§ Problems and tasks
**a)** Could you repeat the part of the brms forum post that opens with the words containing "Brms: non-centered to" and closes with "<- c(2, 0.75)"?
**b)** Reproduce the entries from the line containing "At which category" through the last line of the entries, with both ends included and the pictures left out.

§ Selected text
Brms: non-centered to centered parameterization

Hi,
I know that non-centered parameterization is generally preferred over centered parameterization but in some cases, it is advised to use centered parameterization.

when there is a lot of data, the centered parameterization is more efficienthttps://mc-stan.org/docs/2_18/stan-users-guide/reparameterization-section.html

Since brms follows the non-centered parameterization approach, can someone please guide me how best to change brms generated stan code from non-centered to centered parameterization.

Below is an example of stan code generated for a nonlinear model with three correlated random effects.

library(brms)

b <- c(2, 0.75)
x <- rnorm(100)
y <- rnorm(100, mean = b[1] * exp(b[2] * x))
dat1 <- data.frame(x, y)


fit_loss <- brm(
  bf(cum ~ ult * (1 - exp(-(dev/theta)^omega)),
     ult ~ 1 + (1|i|AY), 
     omega ~ 1 + (1|i|AY), 
     theta ~ 1 + (1|i|AY), 
     nl = TRUE),
  data = loss, family = gaussian(),
  prior = c(
    prior(normal(5000, 1000), nlpar = "ult"),
    prior(normal(1, 2), nlpar = "omega"),
    prior(normal(45, 10), nlpar = "theta")
  ),
  control = list(adapt_delta = 0.9)
)

# scode <- stancode(fit_loss)

scode <- 
  "

§ Records provided
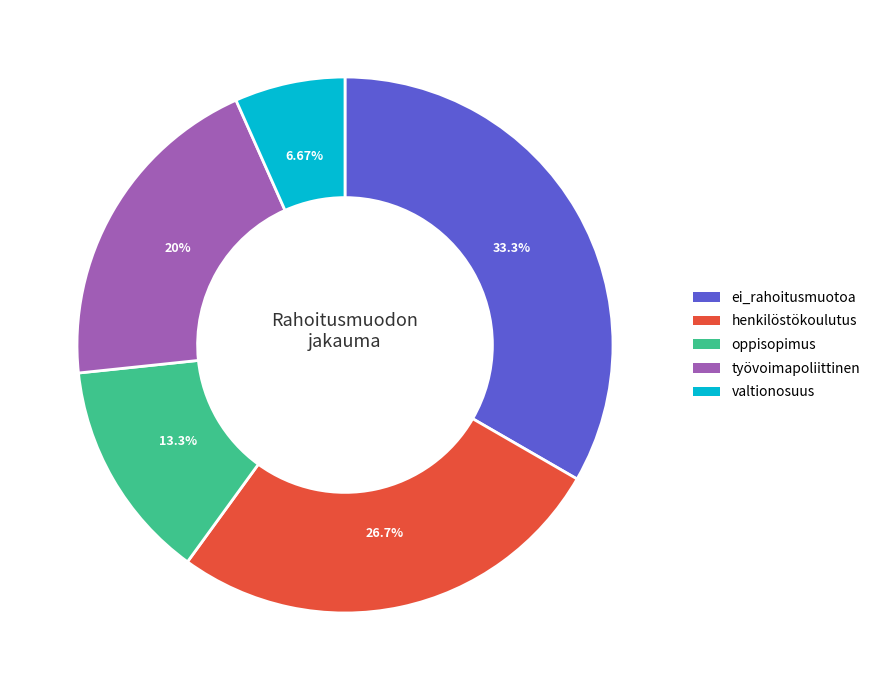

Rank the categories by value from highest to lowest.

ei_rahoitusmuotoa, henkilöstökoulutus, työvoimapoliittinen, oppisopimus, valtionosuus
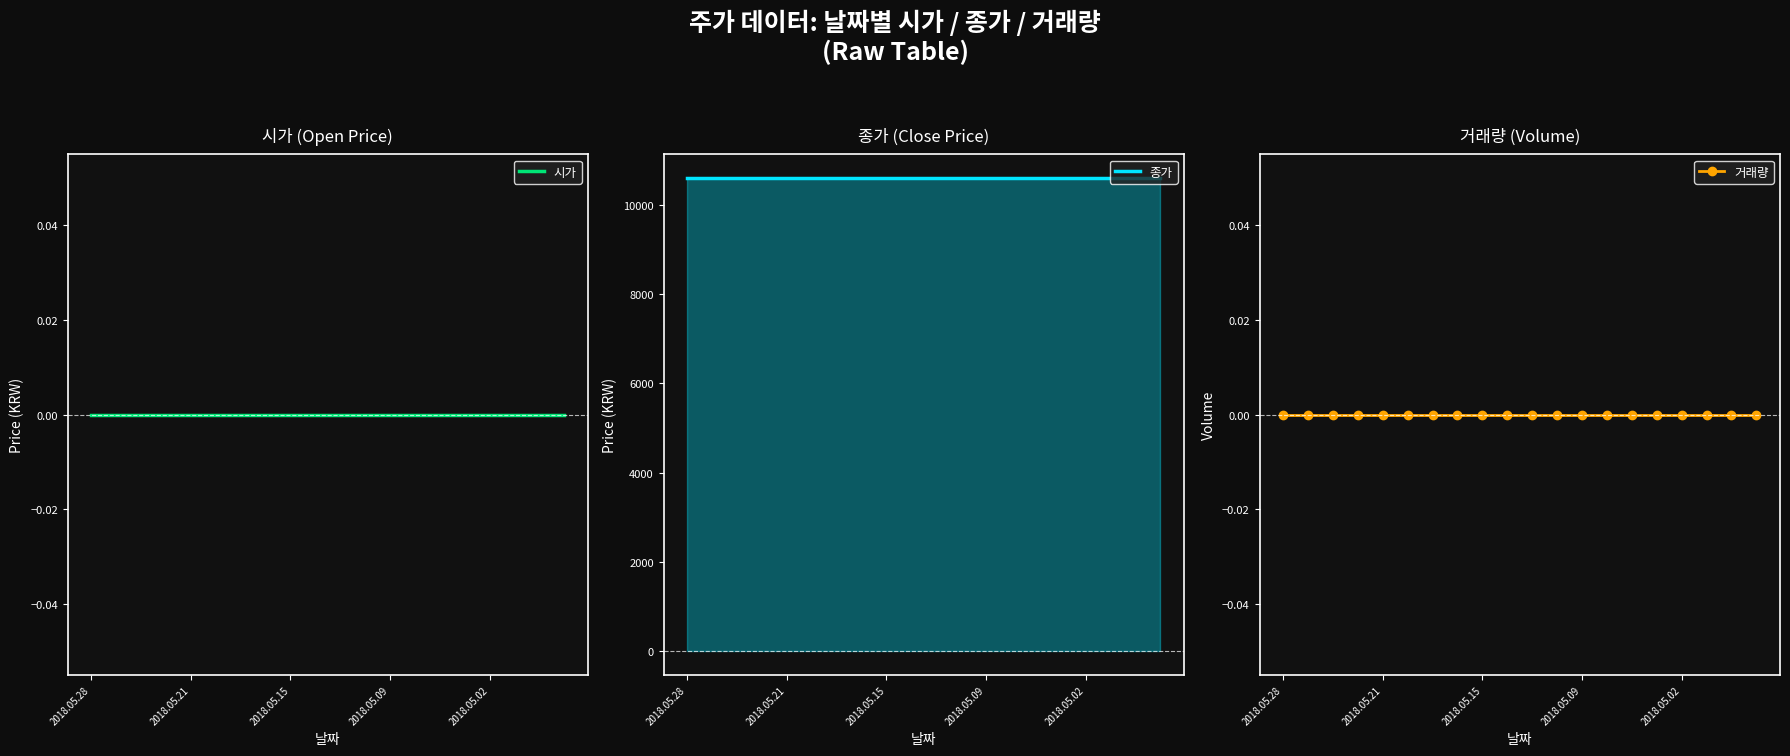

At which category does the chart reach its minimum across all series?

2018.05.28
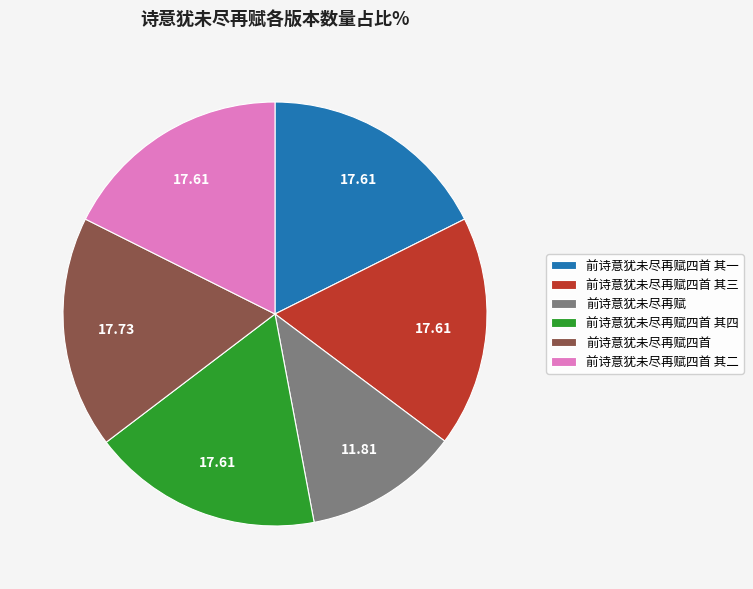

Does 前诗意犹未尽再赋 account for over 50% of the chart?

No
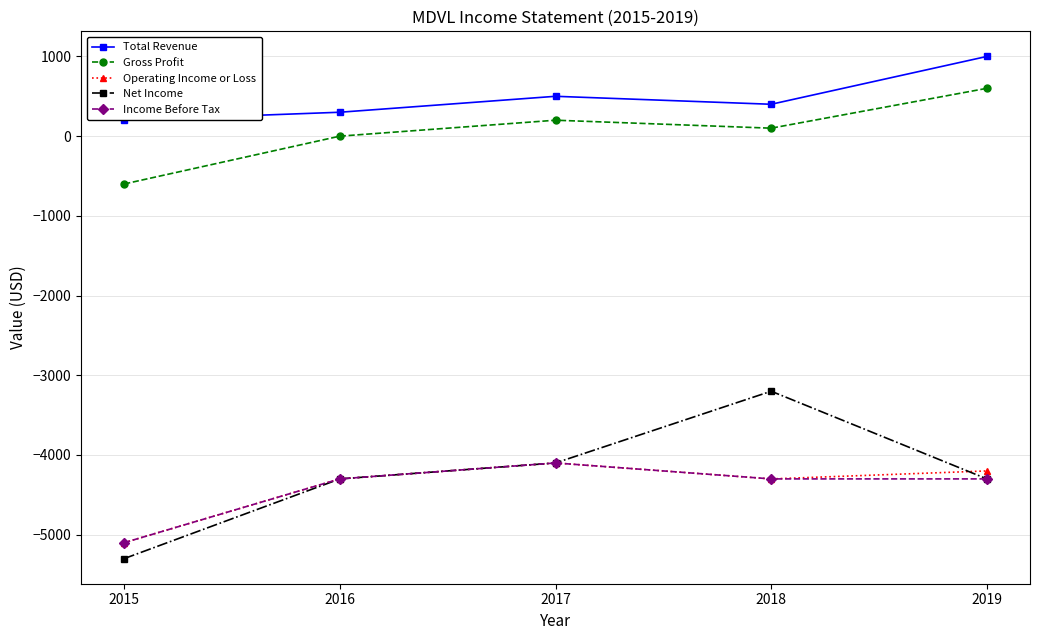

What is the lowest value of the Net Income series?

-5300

§ Completed exercise
**a)**
Brms: non-centered to centered parameterization

Hi,
I know that non-centered parameterization is generally preferred over centered parameterization but in some cases, it is advised to use centered parameterization.

when there is a lot of data, the centered parameterization is more efficienthttps://mc-stan.org/docs/2_18/stan-users-guide/reparameterization-section.html

Since brms follows the non-centered parameterization approach, can someone please guide me how best to change brms generated stan code from non-centered to centered parameterization.

Below is an example of stan code generated for a nonlinear model with three correlated random effects.

library(brms)

b <- c(2, 0.75)

**b)**
At which category does the chart reach its minimum across all series?

2018.05.28

Does 前诗意犹未尽再赋 account for over 50% of the chart?

No

What is the lowest value of the Net Income series?

-5300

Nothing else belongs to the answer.